Los Angeles could be the next California city to set a plan for switching to 100 percent renewable power.
The City Council will vote today on a measure that would have the city’s utility — the Los Angeles Department of Water and Power (LADWP) — study how to get to 100 percent clean energy.
LADWP is the biggest municipal utility in the country. It delivers electricity and water to 4 million customers. If the measure is approved, the utility will work with local universities, the U.S. Department of Energy, environmental groups, consumer advocates and others to look at how the utility could switch entirely to clean power.
David Graham-Caso, environmental policy adviser for Councilman Mike Bonin, co-sponsor of the motion, said he would be “very surprised” if the measure doesn’t pass with a unanimous vote.
Bonin, who represents the area west of Interstate 405, or the “San Diego Freeway,” said that “much of the gorgeous coastline of the district I represent will literally be underwater within decades if we do not take dramatic action to stop using harmful and climate-polluting fossil fuels.”
“Los Angeles can lead the way and show cities around the country — and around the world — that clean energy is here and ready to power thriving economies,” he added.
The goal is getting off fossil fuels, but the city wants to do it effectively, looking at where Los Angeles could place renewable projects, how much DWP would have to count on contracting for green energy generated outside the city, how much it will cost and how long it will take, said Ian Thompson, spokesman for Krekorian.
It comes as other California cities are making similar moves. San Diego earlier this year approved a plan to move to 100 percent renewable power. It has approved multiple steps that still need to be enacted as ordinances (ClimateWire, April 7). Del Mar, in north San Diego County, also pledged to go all-green, though its plan is more aspirational, with no approved actions to achieve it (ClimateWire, Aug. 8).
Lancaster, in north Los Angeles County, and San Francisco also both aim for full green power.

--*--

## Prompt 1
Rewrite the part of the Los Angeles renewable power text that opens with the words containing "The City Council" and closes with "to clean power.", replacing "utility" with "power provider" throughout.
## Prompt 2
In the Los Angeles renewable power text, how many customers receive electricity and water from LADWP?
None of the items are needed to complete this work.

## Supplied material
--*--

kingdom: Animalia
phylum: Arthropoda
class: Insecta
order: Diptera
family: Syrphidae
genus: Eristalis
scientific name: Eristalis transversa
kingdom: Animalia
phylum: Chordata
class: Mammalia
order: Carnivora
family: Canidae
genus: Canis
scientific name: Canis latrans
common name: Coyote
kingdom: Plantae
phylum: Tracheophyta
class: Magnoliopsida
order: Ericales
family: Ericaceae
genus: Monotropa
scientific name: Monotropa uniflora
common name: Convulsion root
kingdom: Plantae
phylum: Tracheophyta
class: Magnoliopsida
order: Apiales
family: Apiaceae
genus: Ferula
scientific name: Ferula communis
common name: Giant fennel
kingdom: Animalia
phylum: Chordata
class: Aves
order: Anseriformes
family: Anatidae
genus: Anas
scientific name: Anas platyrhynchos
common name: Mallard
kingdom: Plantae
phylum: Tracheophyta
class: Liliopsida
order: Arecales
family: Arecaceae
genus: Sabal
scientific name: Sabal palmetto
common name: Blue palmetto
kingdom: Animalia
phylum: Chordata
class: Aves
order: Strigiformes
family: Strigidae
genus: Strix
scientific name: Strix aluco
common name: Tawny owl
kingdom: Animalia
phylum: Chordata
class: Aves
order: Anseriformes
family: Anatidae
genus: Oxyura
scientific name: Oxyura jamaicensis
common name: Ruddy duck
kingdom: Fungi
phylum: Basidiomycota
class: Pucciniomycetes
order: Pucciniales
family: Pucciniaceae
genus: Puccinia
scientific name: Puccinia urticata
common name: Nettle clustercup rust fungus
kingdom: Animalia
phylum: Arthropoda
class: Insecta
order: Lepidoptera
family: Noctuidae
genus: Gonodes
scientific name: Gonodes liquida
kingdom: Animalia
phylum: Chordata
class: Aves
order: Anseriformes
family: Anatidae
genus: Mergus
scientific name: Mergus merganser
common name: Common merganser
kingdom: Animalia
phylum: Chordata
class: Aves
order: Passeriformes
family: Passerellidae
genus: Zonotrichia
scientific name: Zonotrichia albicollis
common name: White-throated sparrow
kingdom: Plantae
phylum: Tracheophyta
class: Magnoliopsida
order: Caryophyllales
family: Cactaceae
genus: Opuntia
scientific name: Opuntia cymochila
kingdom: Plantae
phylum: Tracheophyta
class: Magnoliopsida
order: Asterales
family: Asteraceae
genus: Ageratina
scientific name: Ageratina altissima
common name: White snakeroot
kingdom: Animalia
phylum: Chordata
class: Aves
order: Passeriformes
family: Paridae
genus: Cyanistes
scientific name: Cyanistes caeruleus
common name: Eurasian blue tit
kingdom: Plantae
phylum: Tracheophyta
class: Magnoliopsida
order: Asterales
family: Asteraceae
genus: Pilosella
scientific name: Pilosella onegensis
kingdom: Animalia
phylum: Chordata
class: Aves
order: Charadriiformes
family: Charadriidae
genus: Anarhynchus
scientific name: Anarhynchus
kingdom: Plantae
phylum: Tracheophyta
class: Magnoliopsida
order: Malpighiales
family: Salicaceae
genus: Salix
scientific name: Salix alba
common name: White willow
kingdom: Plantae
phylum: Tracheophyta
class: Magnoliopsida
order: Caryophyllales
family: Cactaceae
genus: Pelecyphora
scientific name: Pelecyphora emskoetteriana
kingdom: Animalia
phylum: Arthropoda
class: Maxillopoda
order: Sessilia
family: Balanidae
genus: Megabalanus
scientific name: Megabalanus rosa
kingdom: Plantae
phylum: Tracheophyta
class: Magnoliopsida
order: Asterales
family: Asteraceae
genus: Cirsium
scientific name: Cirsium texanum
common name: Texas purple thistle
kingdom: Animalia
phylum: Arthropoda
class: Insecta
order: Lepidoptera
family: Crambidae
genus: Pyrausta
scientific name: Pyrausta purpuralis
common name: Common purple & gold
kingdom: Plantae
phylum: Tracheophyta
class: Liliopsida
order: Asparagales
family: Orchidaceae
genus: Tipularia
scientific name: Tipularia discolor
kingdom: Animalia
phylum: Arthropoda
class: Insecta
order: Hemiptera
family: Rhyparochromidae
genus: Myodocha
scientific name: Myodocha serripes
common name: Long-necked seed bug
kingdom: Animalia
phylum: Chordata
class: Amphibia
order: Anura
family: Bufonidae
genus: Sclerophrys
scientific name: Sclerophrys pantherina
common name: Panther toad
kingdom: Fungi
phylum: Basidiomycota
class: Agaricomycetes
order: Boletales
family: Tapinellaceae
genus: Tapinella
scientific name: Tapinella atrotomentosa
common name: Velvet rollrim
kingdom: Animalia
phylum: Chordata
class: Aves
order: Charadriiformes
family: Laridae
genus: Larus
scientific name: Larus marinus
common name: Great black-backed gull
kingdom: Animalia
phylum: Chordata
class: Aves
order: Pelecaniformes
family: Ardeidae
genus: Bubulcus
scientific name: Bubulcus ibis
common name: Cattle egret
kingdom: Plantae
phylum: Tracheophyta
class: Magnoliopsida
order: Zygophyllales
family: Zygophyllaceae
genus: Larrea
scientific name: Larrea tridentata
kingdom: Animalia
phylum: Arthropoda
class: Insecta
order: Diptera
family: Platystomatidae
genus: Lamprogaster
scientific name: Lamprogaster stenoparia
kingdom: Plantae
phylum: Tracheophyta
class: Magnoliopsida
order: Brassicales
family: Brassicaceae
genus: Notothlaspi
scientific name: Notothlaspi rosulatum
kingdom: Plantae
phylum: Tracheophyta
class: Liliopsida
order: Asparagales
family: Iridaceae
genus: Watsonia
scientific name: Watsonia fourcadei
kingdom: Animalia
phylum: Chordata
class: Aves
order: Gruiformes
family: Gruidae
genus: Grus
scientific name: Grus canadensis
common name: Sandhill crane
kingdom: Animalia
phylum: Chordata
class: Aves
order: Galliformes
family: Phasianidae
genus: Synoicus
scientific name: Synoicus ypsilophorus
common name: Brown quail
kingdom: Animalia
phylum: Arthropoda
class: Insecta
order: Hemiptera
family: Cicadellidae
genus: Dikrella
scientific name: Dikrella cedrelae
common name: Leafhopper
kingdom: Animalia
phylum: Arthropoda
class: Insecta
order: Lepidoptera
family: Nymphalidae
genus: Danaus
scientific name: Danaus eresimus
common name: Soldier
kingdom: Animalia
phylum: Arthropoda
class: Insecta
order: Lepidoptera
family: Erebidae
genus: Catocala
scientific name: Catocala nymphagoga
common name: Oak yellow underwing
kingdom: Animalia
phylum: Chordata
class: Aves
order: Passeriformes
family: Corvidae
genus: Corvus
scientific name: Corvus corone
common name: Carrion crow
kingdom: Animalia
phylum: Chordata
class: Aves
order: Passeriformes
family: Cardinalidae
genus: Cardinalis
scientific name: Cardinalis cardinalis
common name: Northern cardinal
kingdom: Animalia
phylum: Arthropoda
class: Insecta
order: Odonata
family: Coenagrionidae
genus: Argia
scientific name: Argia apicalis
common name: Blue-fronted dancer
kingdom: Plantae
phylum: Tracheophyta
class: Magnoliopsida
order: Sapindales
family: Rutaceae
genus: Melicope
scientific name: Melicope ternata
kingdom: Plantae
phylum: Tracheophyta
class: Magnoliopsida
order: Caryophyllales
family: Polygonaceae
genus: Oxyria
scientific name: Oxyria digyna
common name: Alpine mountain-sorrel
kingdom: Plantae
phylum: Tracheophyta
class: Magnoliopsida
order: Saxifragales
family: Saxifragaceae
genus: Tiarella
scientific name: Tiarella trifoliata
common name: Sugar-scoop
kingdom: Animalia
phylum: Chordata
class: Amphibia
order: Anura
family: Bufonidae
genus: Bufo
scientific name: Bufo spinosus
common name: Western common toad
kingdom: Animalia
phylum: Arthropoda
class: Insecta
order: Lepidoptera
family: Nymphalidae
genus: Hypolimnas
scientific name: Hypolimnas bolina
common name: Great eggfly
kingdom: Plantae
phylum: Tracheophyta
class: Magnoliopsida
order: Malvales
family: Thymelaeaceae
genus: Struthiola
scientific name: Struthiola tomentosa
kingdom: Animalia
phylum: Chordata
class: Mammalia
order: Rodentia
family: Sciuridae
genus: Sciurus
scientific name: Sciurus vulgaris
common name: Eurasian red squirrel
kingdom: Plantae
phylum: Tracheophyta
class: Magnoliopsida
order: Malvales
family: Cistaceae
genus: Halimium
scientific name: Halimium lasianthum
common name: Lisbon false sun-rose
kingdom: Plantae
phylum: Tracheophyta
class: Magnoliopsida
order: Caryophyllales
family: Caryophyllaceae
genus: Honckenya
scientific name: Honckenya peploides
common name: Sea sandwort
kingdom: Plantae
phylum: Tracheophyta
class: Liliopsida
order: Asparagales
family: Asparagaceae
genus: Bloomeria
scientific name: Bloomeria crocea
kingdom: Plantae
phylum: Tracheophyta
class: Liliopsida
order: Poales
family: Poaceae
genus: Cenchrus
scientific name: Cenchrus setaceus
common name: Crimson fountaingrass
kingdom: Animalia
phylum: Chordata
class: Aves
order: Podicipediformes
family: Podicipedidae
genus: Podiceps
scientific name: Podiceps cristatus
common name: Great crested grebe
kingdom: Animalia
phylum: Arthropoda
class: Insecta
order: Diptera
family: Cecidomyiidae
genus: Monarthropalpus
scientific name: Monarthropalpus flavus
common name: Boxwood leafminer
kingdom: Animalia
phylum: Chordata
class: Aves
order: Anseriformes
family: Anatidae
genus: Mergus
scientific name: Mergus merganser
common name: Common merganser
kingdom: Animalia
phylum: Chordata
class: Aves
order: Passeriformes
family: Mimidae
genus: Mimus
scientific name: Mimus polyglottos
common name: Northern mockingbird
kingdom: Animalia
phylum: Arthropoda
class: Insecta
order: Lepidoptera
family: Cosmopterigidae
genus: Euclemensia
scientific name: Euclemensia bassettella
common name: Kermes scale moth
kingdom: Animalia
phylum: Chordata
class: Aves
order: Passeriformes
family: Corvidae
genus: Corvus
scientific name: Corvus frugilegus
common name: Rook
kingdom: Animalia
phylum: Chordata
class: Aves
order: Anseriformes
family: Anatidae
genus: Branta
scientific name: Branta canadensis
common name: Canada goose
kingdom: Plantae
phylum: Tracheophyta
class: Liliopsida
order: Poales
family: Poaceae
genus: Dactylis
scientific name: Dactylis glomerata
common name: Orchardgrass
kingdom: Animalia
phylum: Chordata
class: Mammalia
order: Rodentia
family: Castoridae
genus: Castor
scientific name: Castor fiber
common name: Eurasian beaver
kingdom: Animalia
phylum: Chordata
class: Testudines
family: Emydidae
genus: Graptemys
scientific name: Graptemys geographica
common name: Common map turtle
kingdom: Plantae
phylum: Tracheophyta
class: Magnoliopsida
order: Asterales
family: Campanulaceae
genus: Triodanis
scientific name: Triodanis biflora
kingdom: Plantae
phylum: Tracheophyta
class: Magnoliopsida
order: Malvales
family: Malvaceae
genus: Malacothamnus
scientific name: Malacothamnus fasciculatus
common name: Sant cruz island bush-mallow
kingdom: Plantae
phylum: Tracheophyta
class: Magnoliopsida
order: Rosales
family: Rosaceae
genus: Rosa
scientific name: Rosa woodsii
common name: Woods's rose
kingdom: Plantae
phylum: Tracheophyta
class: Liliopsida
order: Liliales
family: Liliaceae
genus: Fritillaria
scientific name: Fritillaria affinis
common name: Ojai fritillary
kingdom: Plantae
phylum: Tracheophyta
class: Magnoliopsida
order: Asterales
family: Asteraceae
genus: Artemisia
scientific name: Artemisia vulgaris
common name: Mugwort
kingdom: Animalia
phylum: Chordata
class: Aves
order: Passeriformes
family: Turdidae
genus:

--*--

## Your solution 1
The City Council will vote today on a measure that would have the city’s power provider — the Los Angeles Department of Water and Power (LADWP) — study how to get to 100 percent clean energy.
LADWP is the biggest municipal power provider in the country. It delivers electricity and water to 4 million customers. If the measure is approved, the power provider will work with local universities, the U.S. Department of Energy, environmental groups, consumer advocates and others to look at how the power provider could switch entirely to clean power.

## Your solution 2
4 million customers